Although divorce was more attainable in the 1920s than it had been in previous decades, it still carried a heavy stigma. There were few legal resources or options for women who were stuck in abusive relationships. One of my childhood friend’s entire family suffered greatly at the hands of an abusive father. His mother pled the Catholic church to grant her a divorce but she was ignored. Divorce was only allowed in situations where there was adultery, although exceptions were made in cases of bigamy or impotence. In cases of divorce, women had to prove that they were of sound mind if they wished to gain custody of their children. Divorced women were universally viewed as failures, too weak and unfit to be mothers.

Sara Carter married Coy Bayes, A. P.’s first cousin, and moved to California in 1943. The original Carter group disbanded in the late 1940s. Maybelle began performing with her daughters Helen, June and Amita as The Carter Sisters and Mother Maybelle (the act was renamed The Carter Family during the 1960s).

La famille Carter avec chet Atkins, 1949

The Carter Family with chet Atkins, 1949

In 1949, guitarist Chet Atkins (1924-2001) left his Knoxville, Tennessee job to join up with the Carters. Their work soon attracted attention from the Grand Ole Opry, although Atkins was originally banned from all of their shows. Opry performers thought, and rightly so, that Alkins was too good a guitarist and would make everyone else look and sound foolish. They eventually relented and Atkins became a member of the Opry in the 1950s. Atkins began working on recording sessions and he is widely credited with creating the “Nashville Sound” which, for all its popularity, sank country music to the level of pop songs from the 1960s onward.

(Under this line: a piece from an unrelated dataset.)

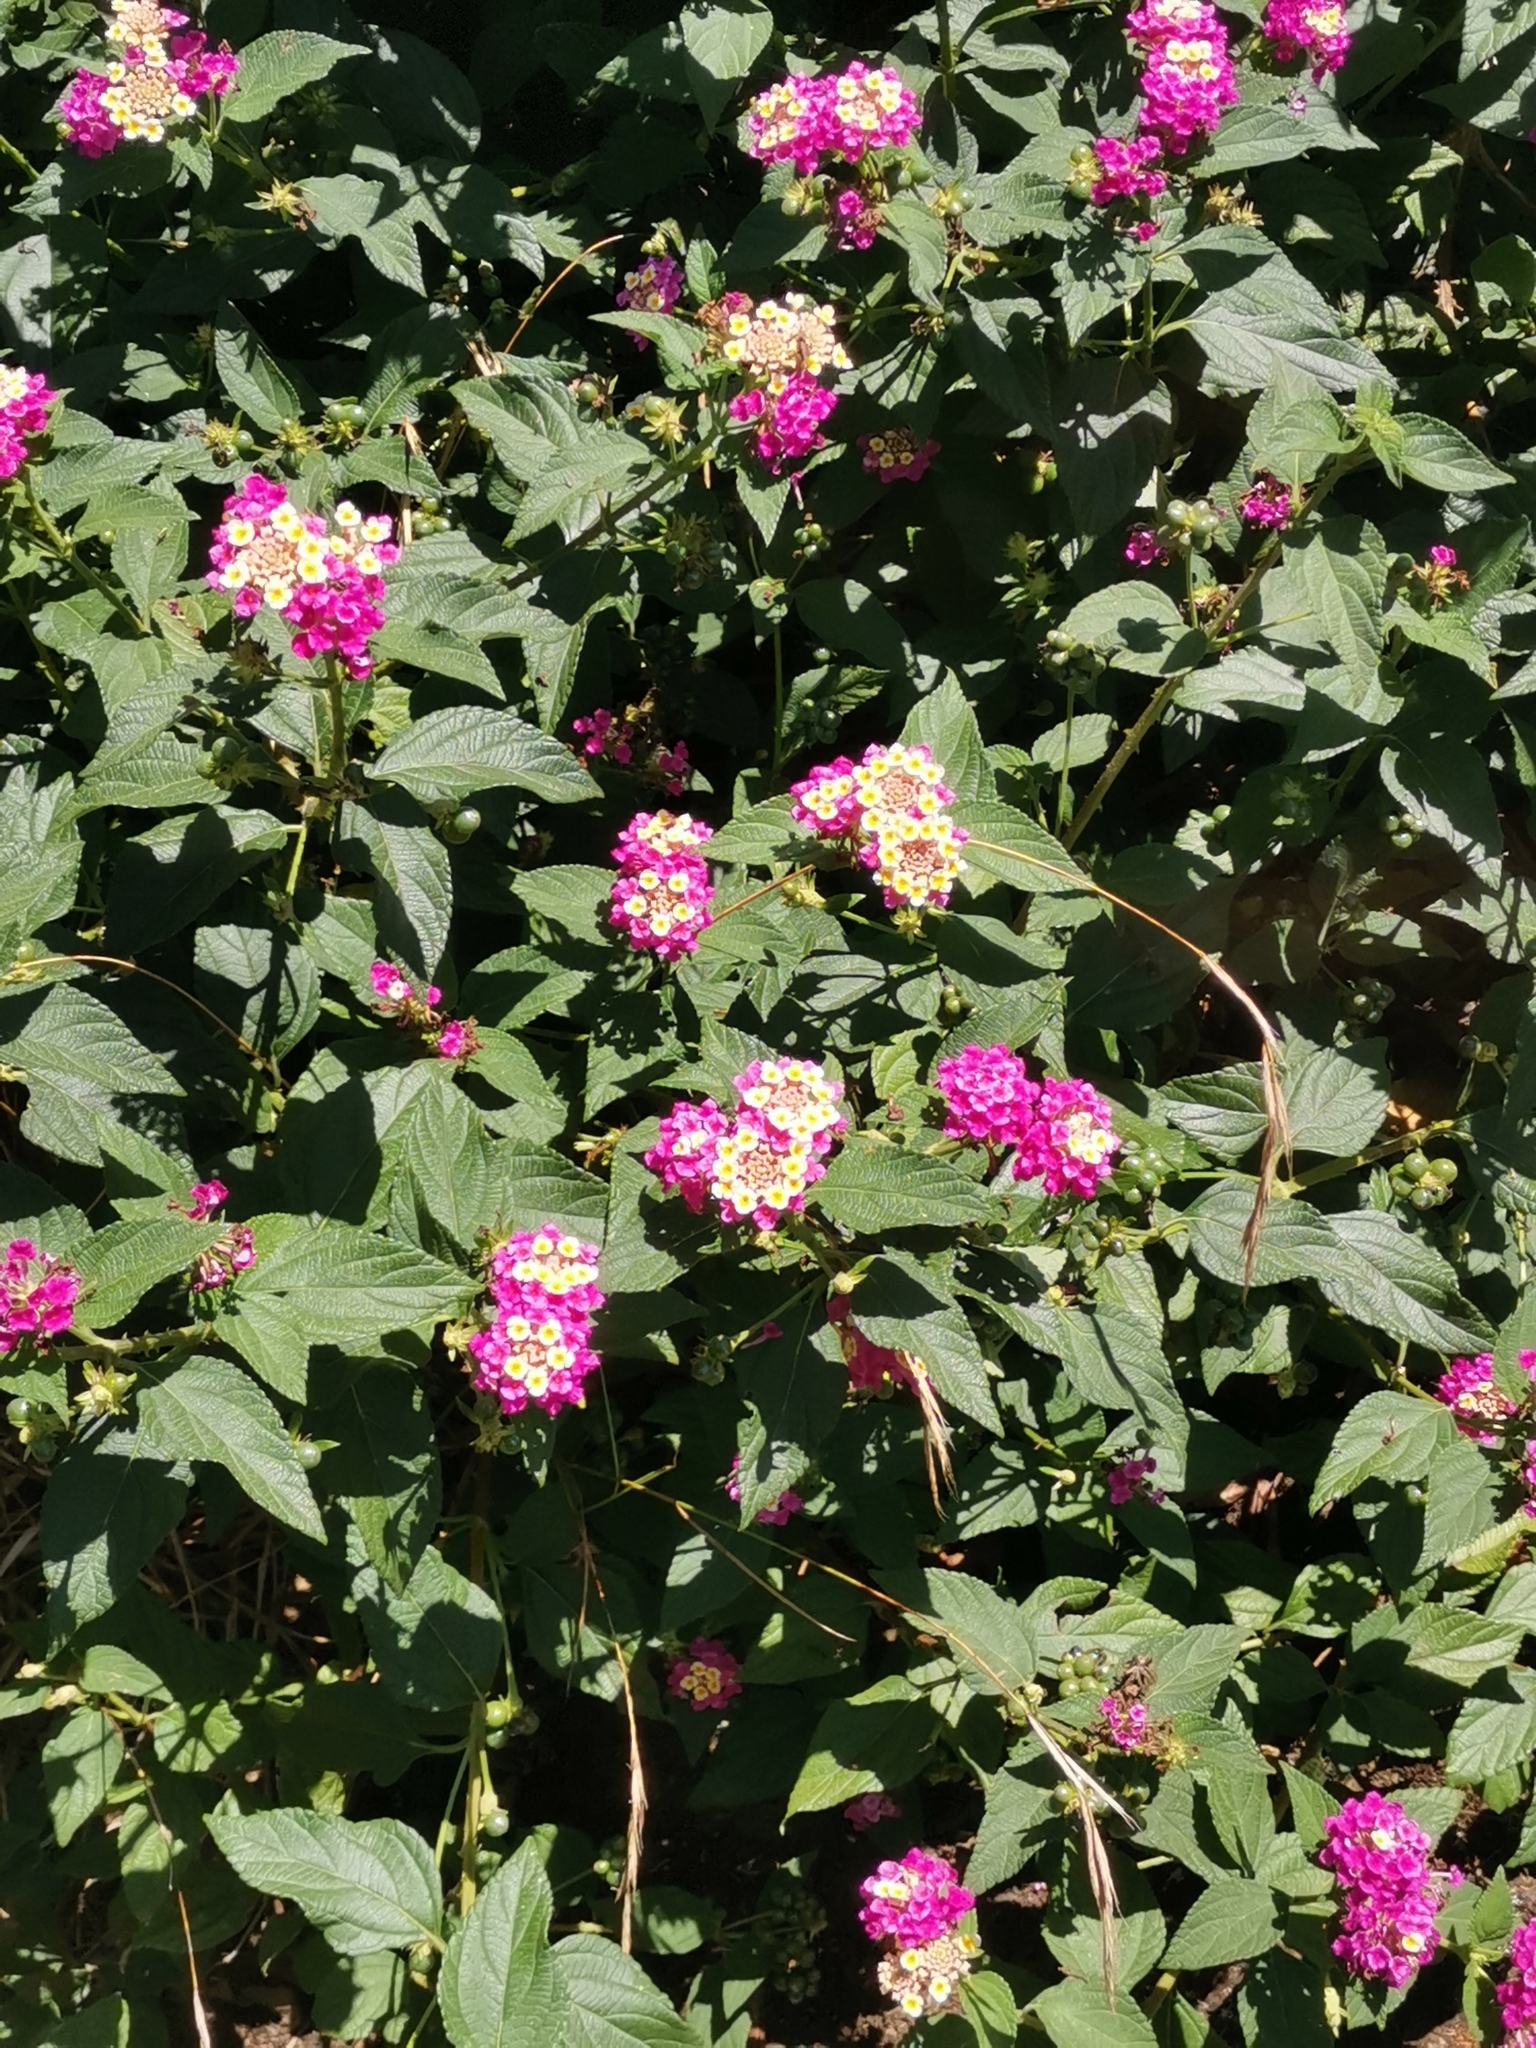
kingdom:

Speaking of the Piedmont singer-songwriter Dorsey Dixon (1897-1968), historian Dr. Patrick Huber said that he “possessed a rare gift for expressing complicated … social messages in an ordinary plainspoken language that is all the more poignant for its simplicity.” The same could be said of Sara Carter. In the context of early twentieth century American culture, “Single Girl, Married Girl” is not only one of the bravest songs ever recorded and a shining tribute to Sara Carter’s great ingenuity, it is also one of the most profound vehicles for social change to come out of American roots music.

Roba Stanley in 1924

“Single Girl, Married Girl” bears some similarities to Roba Stanley’s “Single Life”, recorded in 1925 when she was just 14 years old. Both songs, rooted in Appalachian folk culture, harshly indict marriage and motherhood for its suppression of women’s personal and social mobility. The appeal of roots music to a wider audience beyond those with immediate Appalachian connections is also evident in the immediate commercial success of “Single Girl, Married Girl” After their initial Carter Family recordings were released, Sara was surprised to see that “Single Girl, Married Girl” was the best-selling song when her first royalty payment arrived.